The man accused of firing an assault weapon inside D.C.’s Comet Ping Pong this weekend told the New York Times he wanted to do some good, but went about it the wrong way.
Edgar Maddison Welch did not deny that he drove more than 300 miles from North Carolina to investigate the made up “Pizzagate” conspiracy theory. He said he regrets how he handled it.
A downcast and dejected Welch told the New York Times he went to Comet Ping Pong on Sunday “to do some good and went about it the wrong way.”
The 28-year-old North Carolina man said he drove for hours to take a “closer look” at the restaurant. Having immersed himself in bogus online conspiracy theories, Welch had become increasingly convinced “something nefarious was happening” at the Northwest D.C. pizza joint.
He spent roughly 20 minutes searching the restaurant for child sex victims, armed with a pistol and the assault rifle he fired inside. After he didn’t find any children, he peacefully surrendered to police.

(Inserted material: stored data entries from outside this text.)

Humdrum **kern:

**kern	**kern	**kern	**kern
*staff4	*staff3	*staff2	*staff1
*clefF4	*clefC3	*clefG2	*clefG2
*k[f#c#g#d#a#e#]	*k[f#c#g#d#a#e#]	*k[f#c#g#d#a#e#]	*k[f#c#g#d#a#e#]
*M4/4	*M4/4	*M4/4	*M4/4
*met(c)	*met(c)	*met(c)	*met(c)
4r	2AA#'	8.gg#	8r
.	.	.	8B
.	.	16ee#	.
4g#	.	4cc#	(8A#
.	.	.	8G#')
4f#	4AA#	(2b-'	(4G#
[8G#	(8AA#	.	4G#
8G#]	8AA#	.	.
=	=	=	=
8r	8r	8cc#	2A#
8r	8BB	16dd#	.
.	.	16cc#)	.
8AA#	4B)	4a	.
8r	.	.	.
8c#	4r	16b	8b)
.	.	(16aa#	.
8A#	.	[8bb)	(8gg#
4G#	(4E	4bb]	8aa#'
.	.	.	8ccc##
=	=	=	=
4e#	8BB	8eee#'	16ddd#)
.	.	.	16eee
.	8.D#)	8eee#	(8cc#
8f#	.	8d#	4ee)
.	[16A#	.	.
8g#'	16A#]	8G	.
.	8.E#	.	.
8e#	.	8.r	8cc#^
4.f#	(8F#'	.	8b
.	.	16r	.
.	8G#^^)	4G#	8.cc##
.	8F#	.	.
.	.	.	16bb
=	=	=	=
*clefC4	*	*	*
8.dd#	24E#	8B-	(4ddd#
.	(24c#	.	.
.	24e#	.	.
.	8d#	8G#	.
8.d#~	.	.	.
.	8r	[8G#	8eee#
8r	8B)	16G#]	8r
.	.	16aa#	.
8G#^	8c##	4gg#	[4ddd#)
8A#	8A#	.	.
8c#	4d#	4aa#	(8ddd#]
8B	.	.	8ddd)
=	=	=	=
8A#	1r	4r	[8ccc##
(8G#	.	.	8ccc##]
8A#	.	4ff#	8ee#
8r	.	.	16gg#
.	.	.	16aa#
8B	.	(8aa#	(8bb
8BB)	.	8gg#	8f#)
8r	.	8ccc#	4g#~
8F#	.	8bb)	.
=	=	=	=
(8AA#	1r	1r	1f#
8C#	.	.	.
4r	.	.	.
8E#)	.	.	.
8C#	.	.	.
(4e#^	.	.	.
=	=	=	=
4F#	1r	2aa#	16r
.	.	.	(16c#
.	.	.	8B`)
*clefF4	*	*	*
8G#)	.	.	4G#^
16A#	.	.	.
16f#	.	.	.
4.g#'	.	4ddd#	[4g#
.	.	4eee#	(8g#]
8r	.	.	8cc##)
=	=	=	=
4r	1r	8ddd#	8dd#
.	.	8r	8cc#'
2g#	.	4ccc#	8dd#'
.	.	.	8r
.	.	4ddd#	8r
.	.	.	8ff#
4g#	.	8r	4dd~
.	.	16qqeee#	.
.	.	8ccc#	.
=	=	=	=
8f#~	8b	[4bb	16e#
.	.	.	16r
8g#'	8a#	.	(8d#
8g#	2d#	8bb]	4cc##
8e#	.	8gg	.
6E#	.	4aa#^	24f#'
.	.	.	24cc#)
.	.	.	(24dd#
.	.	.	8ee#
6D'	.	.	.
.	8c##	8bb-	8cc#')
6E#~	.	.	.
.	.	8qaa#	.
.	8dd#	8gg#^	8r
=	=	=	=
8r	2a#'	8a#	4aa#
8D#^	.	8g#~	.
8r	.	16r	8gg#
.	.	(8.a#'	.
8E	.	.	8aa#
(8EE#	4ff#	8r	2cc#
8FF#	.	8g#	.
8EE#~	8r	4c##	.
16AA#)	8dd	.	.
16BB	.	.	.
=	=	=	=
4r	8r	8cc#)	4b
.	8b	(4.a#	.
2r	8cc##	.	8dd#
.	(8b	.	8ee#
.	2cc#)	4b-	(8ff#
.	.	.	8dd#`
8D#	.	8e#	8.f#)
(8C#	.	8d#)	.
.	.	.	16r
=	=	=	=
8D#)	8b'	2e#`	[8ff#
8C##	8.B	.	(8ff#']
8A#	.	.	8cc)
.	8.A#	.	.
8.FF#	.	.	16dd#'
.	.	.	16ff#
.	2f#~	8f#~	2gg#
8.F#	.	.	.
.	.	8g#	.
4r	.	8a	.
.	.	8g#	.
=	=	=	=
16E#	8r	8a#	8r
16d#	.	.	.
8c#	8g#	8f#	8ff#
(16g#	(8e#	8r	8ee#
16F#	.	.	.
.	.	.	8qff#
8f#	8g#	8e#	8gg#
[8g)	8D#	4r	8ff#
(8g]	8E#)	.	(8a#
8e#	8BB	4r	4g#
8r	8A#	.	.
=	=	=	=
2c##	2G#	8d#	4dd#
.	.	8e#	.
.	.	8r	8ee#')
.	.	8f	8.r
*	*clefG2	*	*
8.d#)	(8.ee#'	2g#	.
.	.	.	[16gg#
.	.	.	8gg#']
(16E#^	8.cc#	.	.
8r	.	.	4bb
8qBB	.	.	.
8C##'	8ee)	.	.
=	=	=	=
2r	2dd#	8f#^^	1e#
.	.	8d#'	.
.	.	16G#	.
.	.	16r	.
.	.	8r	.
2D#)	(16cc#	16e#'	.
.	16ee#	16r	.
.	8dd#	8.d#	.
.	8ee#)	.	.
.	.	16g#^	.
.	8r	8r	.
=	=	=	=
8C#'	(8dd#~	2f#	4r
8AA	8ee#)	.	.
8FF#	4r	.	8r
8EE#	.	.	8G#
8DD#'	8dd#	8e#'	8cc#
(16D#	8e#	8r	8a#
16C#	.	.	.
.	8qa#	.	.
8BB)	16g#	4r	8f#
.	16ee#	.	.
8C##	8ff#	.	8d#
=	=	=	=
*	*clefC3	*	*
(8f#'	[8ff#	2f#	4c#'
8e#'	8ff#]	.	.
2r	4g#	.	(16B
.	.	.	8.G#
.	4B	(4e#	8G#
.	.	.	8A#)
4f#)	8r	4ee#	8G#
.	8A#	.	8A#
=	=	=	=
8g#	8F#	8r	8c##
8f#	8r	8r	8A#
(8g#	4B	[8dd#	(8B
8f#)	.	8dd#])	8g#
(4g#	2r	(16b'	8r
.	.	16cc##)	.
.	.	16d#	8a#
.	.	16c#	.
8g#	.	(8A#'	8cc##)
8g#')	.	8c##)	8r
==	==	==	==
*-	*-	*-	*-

“The intel on this wasn’t 100 percent,” Welch told the Times.
But he remained unconvinced that the fabricated stories that led him to the restaurant are false.
Welch told the newspaper he did not believe in conspiracy theories, then undercut that statement by calling for the 9/11 attacks to be re-examined.
He said he also listens to Alex Jones, the internet radio host who has long trafficked in vulgar conspiracies about the Clintons and sex crimes.
Welch denied using drugs. He has several drug-related arrests.
In the Times 45-minute interview, Welch left the biggest question unanswered: He would not say why he brought and fired an assault rifle in the restaurant if he were only looking for children in trouble.
Despite the political nature of the Pizzagate conspiracy, Welch said he did note vote in the election.
His attorney did not return requests for comment about the interview. Welch will be back in court Thursday.